UN’APOCALISSE POTENZIALE
Trovo ci sia qualcosa di decisamente bizzarro nel modo in cui noi umani ordiniamo, in base alla loro importanza relativa, le vicende del nostro tempo. Consideriamo il caso di una persona che, come chiunque tra noi, si alzi la mattina un po’ assonnata e accenda la radio per ascoltare il notiziario in attesa che il caffè renda il tutto meno nebuloso. Cosa sentirebbe? Alle porte di una delle più importanti capitali del Medio Oriente, Damasco, si vive una drammatica emergenza, in cui la popolazione civile è vittima di bombardamenti senza sosta e che non risparmiano nemmeno i bambini. Più vicino a noi si è consumata una terribile strage nella quale due bambine sono state uccise e una donna ferita dal solito padre e marito padrone non in grado di affrontare pacificamente la conclusione di una relazione, oltreché ben armato. Di fronte a noi, nel futuro immediato, una tornata elettorale tra le più confuse della storia repubblicana annuncia rischi di incertezza politica, perfino di ingovernabilità del Paese. Eppure ben diversa è la notizia che il nostro non troppo ipotetico concittadino sentirebbe per prima, perché in questi giorni i notiziari non parlano che di centimetri di neve e di freddo. La linea viene presto passata a «inviati sul terreno» che, con un linguaggio e un’enfasi più adatti a teatri di guerra, riportano una situazione certamente grave, ma probabilmente non seria. Non almeno a chi si periti di fare qualche confronto.
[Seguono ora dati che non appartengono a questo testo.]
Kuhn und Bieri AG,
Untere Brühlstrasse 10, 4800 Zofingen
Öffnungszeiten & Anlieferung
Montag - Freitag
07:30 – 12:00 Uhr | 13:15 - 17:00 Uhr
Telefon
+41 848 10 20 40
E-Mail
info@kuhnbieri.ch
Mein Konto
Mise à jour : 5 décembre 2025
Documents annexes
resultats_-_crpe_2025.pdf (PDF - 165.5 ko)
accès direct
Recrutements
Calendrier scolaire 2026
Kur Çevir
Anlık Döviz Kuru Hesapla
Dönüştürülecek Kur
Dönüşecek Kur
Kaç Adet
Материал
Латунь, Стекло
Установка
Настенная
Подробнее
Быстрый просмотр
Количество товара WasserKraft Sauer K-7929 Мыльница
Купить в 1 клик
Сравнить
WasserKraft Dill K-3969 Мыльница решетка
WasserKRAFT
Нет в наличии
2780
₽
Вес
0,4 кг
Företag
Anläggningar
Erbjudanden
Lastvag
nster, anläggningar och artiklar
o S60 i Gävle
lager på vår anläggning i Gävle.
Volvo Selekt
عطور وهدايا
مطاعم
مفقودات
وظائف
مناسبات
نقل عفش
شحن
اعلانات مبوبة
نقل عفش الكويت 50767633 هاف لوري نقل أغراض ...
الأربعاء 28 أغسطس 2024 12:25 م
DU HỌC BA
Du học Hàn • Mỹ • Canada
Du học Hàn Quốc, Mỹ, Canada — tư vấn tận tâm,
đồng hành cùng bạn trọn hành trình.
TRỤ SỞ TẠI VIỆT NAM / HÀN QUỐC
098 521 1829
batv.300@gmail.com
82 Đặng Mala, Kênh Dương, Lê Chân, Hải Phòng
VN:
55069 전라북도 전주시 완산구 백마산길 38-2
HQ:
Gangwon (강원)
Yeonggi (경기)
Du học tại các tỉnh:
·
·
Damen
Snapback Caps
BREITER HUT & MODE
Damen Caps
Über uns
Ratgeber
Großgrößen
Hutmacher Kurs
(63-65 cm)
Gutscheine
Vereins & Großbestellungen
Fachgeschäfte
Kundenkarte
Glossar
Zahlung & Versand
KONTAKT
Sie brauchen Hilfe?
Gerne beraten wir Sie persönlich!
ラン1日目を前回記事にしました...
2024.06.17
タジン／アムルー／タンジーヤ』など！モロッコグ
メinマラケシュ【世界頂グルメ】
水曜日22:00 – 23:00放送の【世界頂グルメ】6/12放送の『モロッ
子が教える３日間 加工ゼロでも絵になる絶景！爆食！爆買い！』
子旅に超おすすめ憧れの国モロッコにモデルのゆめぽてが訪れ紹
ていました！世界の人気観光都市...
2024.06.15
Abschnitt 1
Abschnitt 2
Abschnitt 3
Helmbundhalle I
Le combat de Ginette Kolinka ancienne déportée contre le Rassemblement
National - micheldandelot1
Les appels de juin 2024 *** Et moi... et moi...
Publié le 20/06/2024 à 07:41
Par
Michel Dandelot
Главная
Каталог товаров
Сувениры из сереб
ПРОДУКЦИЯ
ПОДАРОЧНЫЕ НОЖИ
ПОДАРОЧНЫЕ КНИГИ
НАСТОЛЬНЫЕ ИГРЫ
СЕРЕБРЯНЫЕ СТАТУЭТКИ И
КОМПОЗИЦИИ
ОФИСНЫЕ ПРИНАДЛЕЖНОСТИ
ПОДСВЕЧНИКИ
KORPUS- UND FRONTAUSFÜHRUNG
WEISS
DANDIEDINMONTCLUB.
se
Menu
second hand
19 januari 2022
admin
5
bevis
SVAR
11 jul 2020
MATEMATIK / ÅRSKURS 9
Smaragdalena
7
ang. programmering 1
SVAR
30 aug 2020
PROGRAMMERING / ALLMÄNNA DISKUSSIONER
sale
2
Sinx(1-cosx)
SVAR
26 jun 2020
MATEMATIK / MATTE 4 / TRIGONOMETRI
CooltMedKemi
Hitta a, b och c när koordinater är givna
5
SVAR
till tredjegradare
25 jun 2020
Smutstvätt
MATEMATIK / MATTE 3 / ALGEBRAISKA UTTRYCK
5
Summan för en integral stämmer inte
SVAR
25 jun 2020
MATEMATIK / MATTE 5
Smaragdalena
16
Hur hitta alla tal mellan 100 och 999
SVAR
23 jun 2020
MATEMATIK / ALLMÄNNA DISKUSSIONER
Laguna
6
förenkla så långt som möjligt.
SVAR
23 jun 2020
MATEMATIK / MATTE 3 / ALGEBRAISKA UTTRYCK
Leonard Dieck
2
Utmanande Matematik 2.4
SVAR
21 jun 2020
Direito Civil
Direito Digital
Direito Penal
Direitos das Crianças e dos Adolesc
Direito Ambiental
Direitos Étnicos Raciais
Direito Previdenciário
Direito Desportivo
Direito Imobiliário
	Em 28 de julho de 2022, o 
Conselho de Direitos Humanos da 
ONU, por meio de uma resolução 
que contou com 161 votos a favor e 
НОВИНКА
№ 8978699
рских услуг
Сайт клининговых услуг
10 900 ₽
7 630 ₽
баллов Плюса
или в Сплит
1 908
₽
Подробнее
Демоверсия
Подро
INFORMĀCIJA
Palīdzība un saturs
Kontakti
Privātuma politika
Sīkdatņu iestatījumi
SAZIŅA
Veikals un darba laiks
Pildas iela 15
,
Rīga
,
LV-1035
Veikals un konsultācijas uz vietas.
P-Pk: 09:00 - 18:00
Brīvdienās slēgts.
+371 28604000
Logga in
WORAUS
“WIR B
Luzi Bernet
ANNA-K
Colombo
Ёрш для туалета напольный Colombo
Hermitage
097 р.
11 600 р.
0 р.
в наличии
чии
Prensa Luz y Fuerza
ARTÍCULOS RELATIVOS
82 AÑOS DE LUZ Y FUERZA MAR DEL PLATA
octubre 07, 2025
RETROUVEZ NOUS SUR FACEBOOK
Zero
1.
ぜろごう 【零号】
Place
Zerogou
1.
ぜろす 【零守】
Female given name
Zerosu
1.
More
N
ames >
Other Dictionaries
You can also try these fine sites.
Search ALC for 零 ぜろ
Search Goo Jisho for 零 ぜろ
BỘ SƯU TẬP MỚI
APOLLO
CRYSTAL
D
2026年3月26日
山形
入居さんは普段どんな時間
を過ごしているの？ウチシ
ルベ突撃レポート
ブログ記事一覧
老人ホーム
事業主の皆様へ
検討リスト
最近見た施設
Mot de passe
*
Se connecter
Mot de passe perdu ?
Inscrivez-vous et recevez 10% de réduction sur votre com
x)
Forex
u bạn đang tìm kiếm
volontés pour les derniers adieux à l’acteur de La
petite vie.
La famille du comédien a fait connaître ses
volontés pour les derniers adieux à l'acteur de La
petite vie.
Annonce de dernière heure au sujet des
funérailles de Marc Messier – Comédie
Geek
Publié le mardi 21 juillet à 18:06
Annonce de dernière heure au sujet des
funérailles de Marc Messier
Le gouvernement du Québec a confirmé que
Eppure, al di là di tale constatazione, a chi abbia qualche anno in più tutto ciò sembra davvero inedito. Il segno di un cambiamento di sensibilità che, a ben vedere, si rivela costituito da due aspetti solo apparentemente contradditori. Il primo è che sembra che siamo diventati tutti più sensibili e morbosamente attenti alle più infime fonti di rischio. Rispetto a un passato non troppo lontano, oggi basta poco per spingerci subito a cercare di cautelarci: chiudendo le scuole, fermando i mezzi pubblici, suggerendo ai concittadini di cambiare comportamenti a rischio. Il secondo, invece, mostra che, nonostante e forse proprio in virtù di tutte queste cautele, siamo sempre meno capaci, o forse meno disponibili, ad affrontare difficoltà anche tutto sommato modeste. Così tendiamo a interpretare qualche centimetro di neve come l’inizio di una potenziale apocalisse, o di un’imminente glaciazione, piuttosto che come l’occasione per fare a palle di neve. Ma in effetti, in giro, di bambini ce ne sono sempre di meno.